Originally Posted by cotdt
that doesn't explain why some tubes flash while other tubes of the same make and model do not. seems to be "normal" in the same way that diseases and illnesses are normal in humans.
Because they are NOT the same make and model. There is a incredibly huge amount of variation between tubes which are nominally the "same make & model", for instance a Philips 12AX7. The first issue is which year, many of these tubes had decades long production runs and the construction methods, materials, and actual physical construction changed over the years. Now that you have the production date picked out you need to find the factory codes, if any, and look very carefully at the physical structure of the tube. Two Philips tubes of the same year & model could've been made in separate factories, the machinery & construction methods will vary slightly and the tubes won't be exactly the same. One might have two spot welds holding the getter in place while the other has only one, and so on and so forth.

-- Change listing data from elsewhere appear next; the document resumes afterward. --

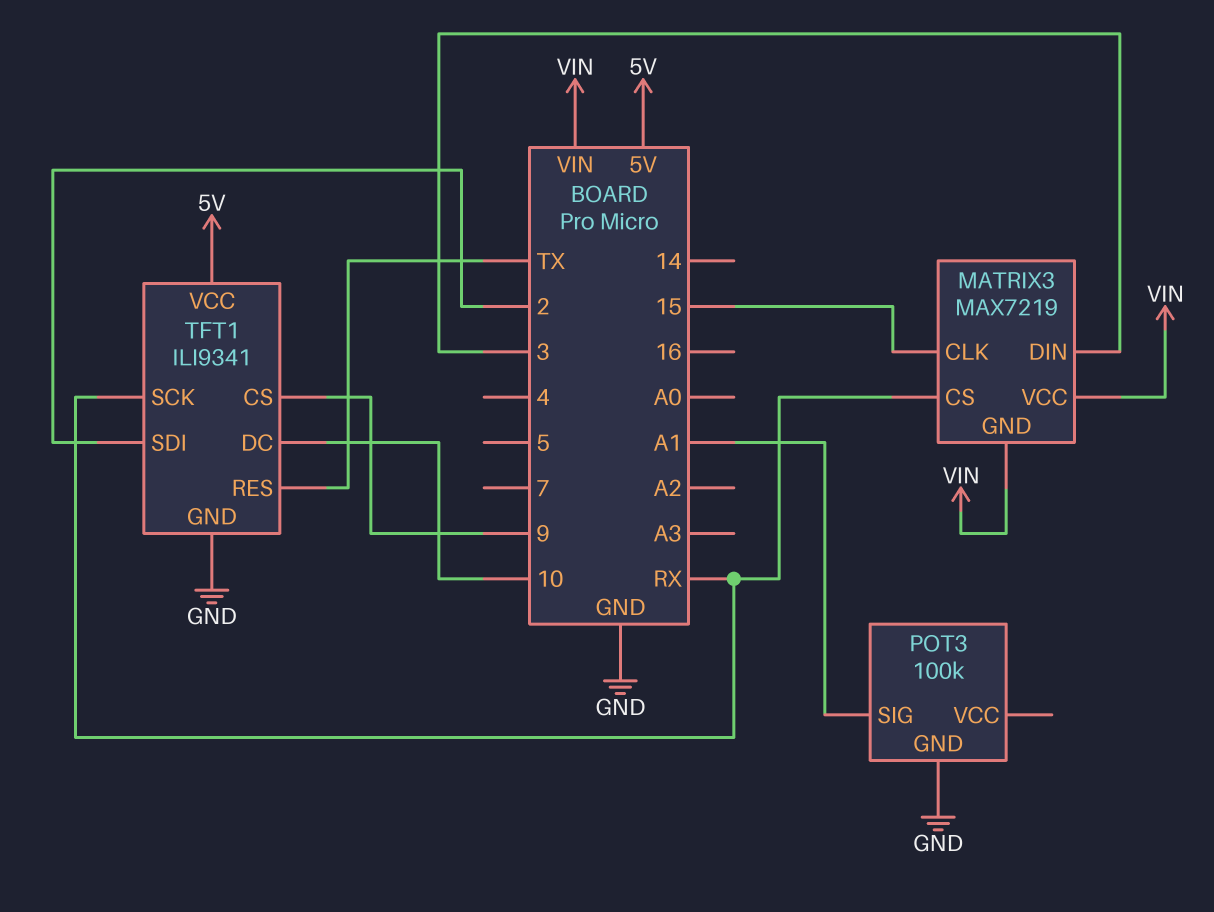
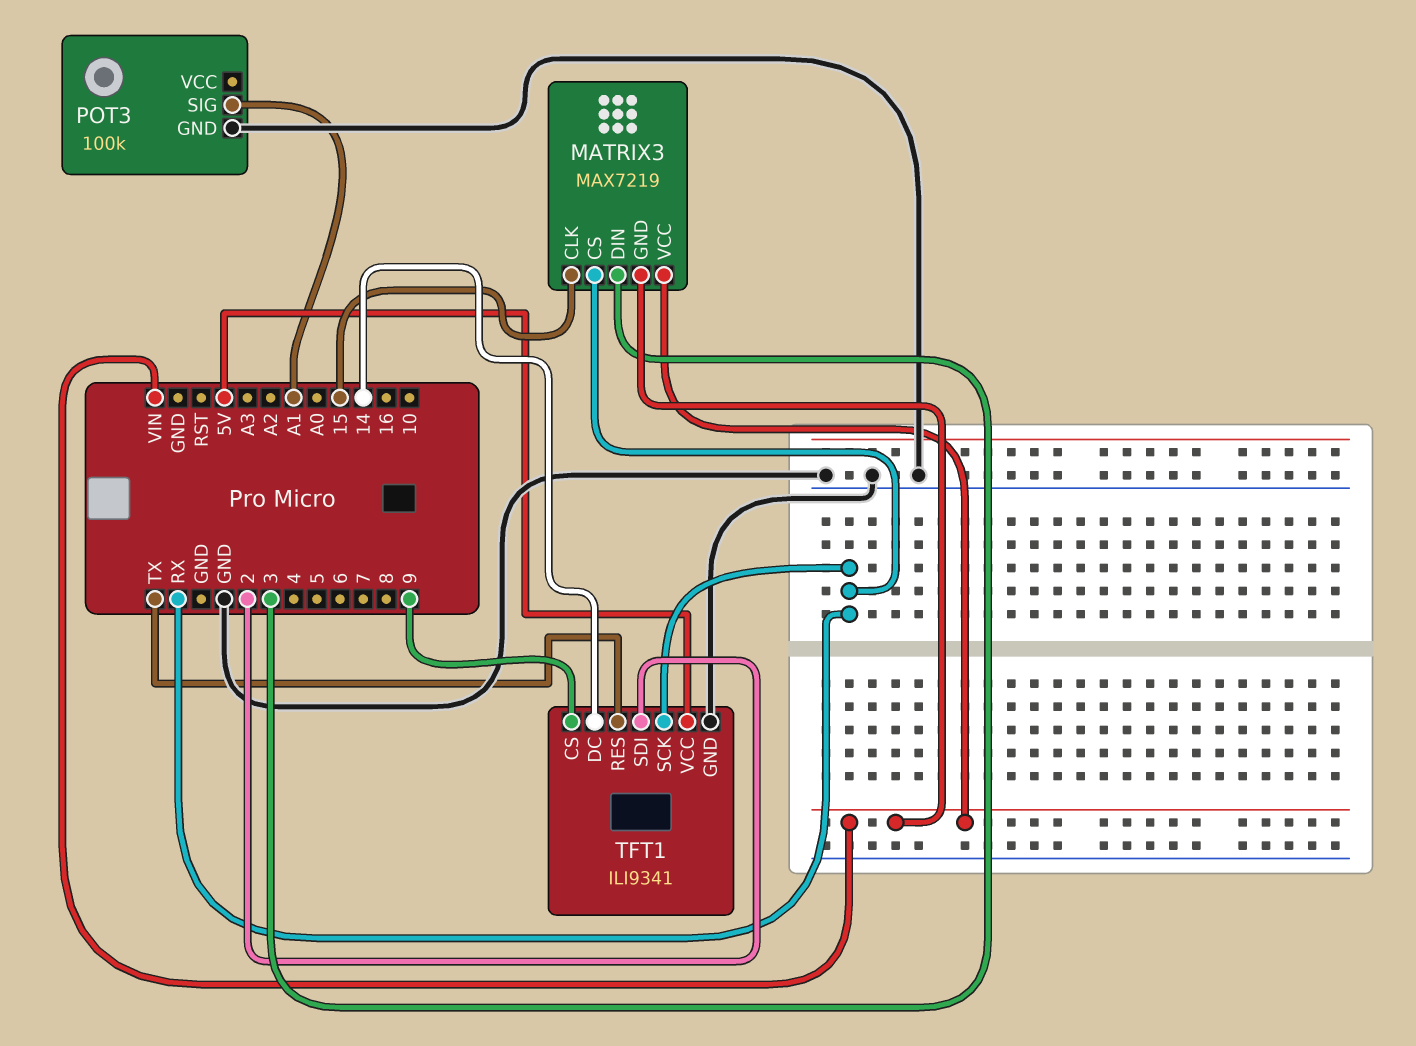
TFT1 pin DC: 10 -> 14

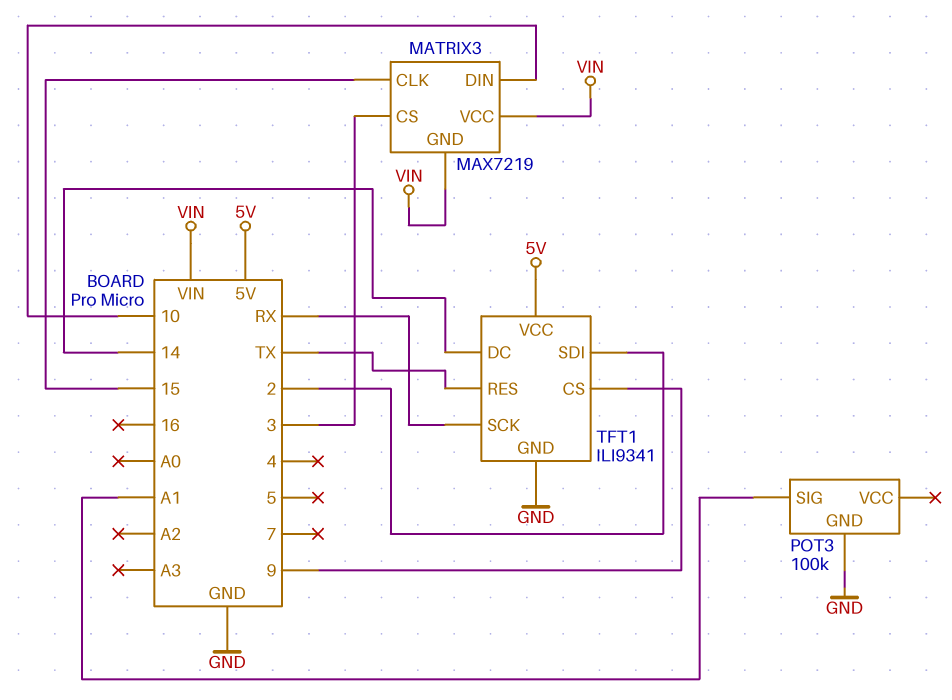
MATRIX3 pin CS: RX -> 3
MATRIX3 pin DIN: 3 -> 10

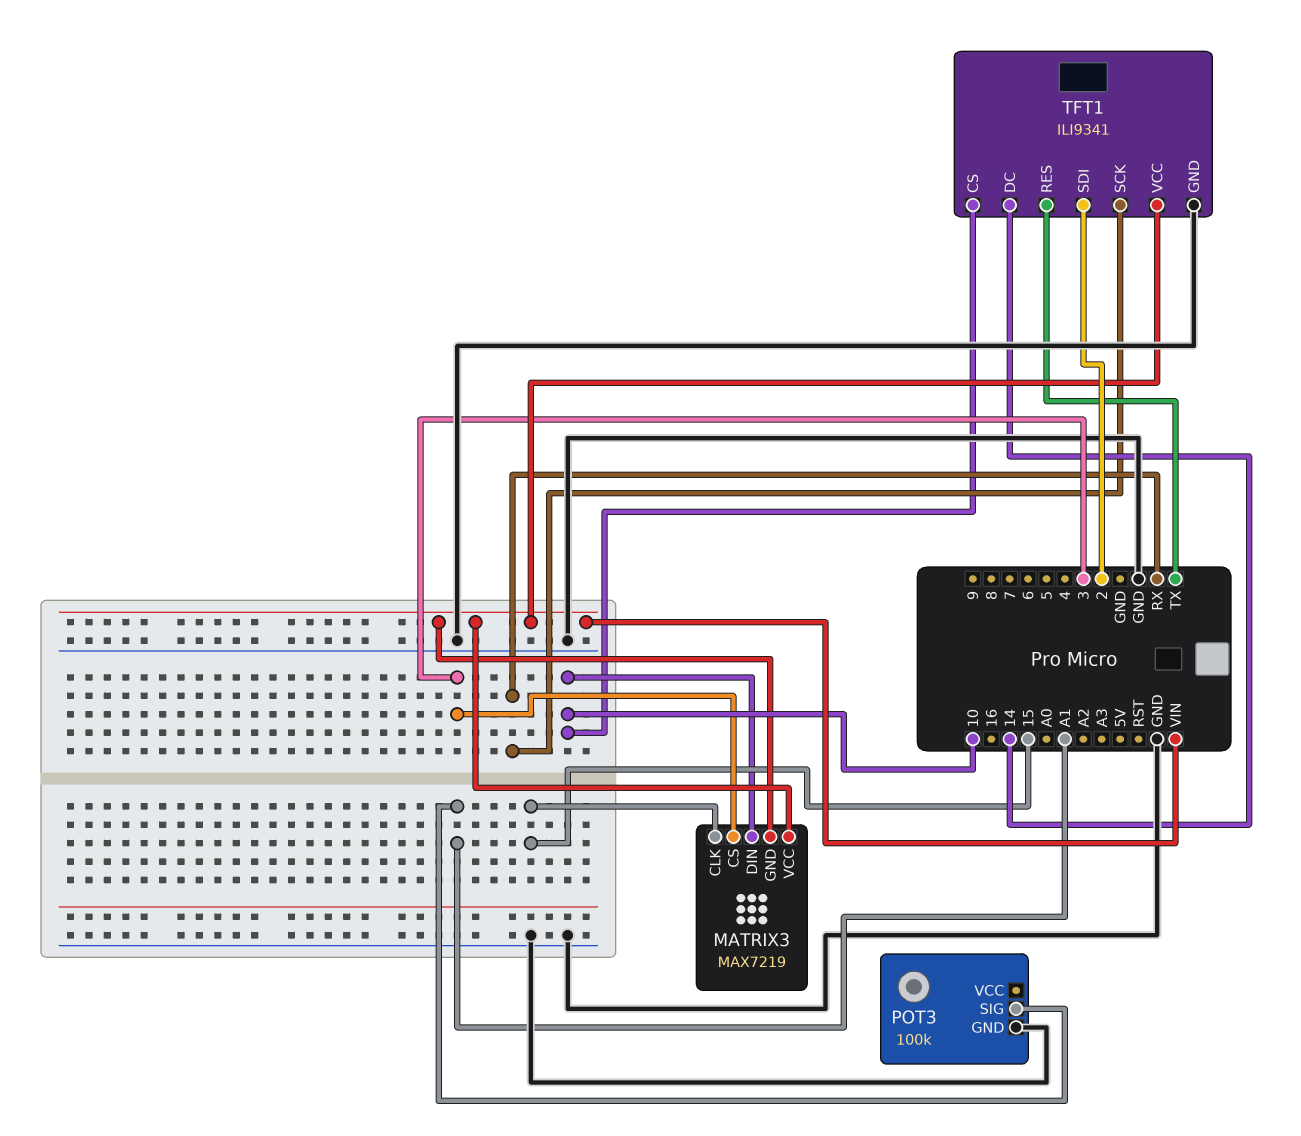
TFT1 pin CS: 9 -> 10
TFT1 pin VCC: 5V -> VIN

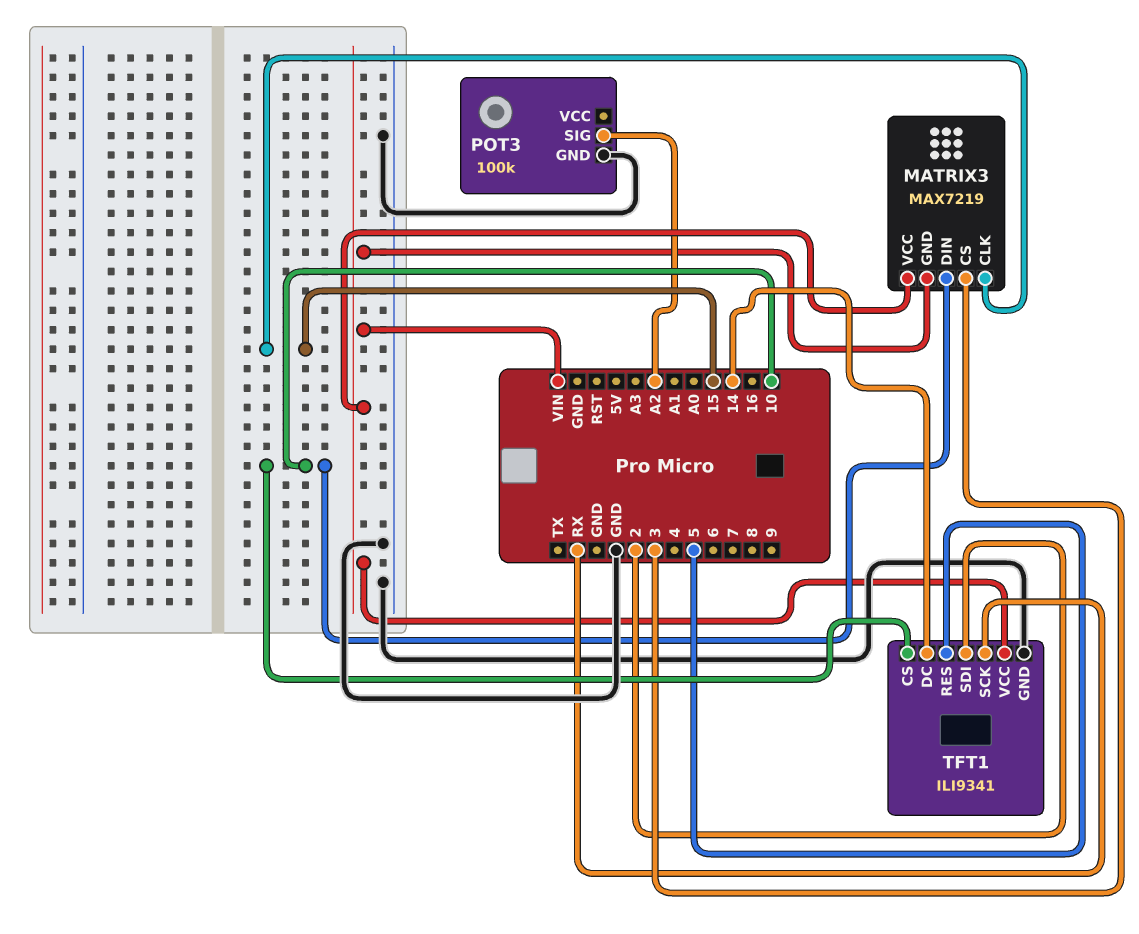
POT3 pin SIG: A1 -> A2
TFT1 pin RES: TX -> 5

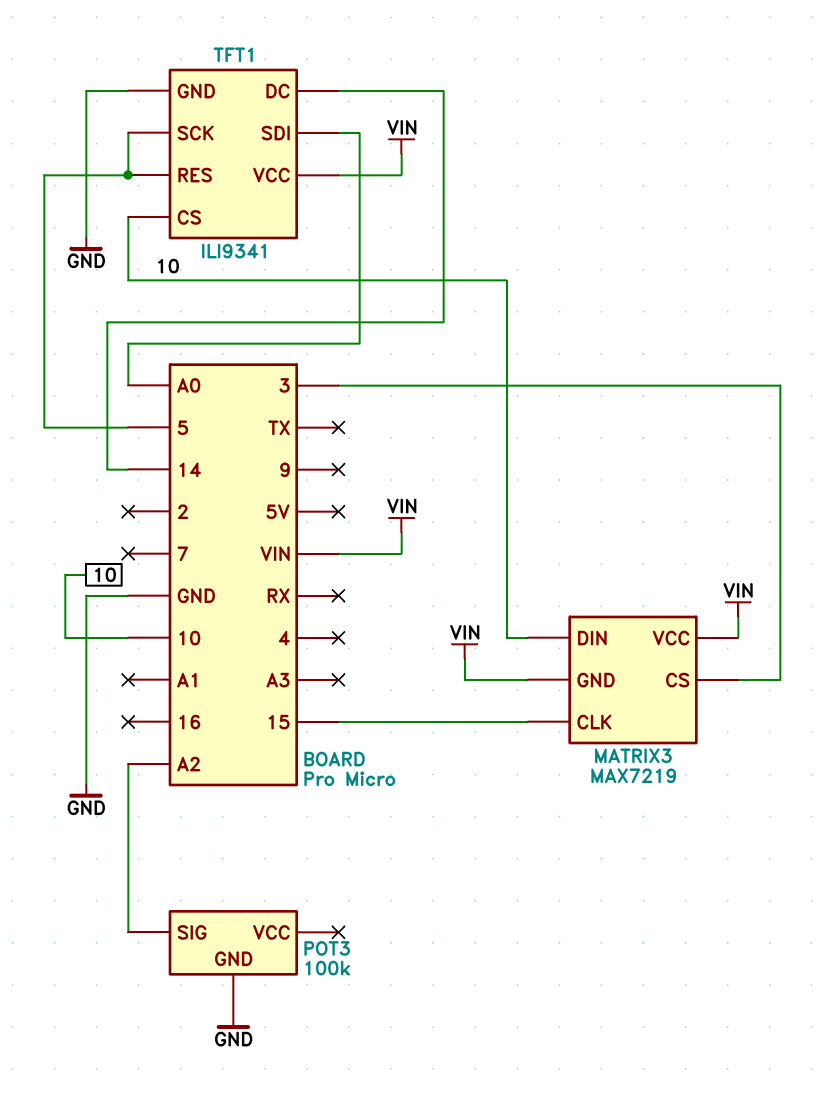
TFT1 pin SCK: RX -> 5
TFT1 pin SDI: 2 -> A0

Now if you have tubes from the same production facility made at the same time and the physical structure looks identical, I'd be very surprised if some of them flash while others do not. I have large factory cartons of various tubes, if one of them flashes it's almost guaranteed that the entire lot will flash.
Going back to why they flash. For whatever reason, and there's been a great deal of speculation on this, some tubes were built with a thin spot on the tube filament wires, usually just below where the wires enter the cathode sleeve. When the filament is cold its resistance is very low, and on powerup it sucks down a large current which is forced to flow past the thin spot. The thin spot heats rapidly and glows orange to white for a few moments (this is the flash), after which its resistance and the resistance of the warming filament drops the current to its nominal values, ending the flash.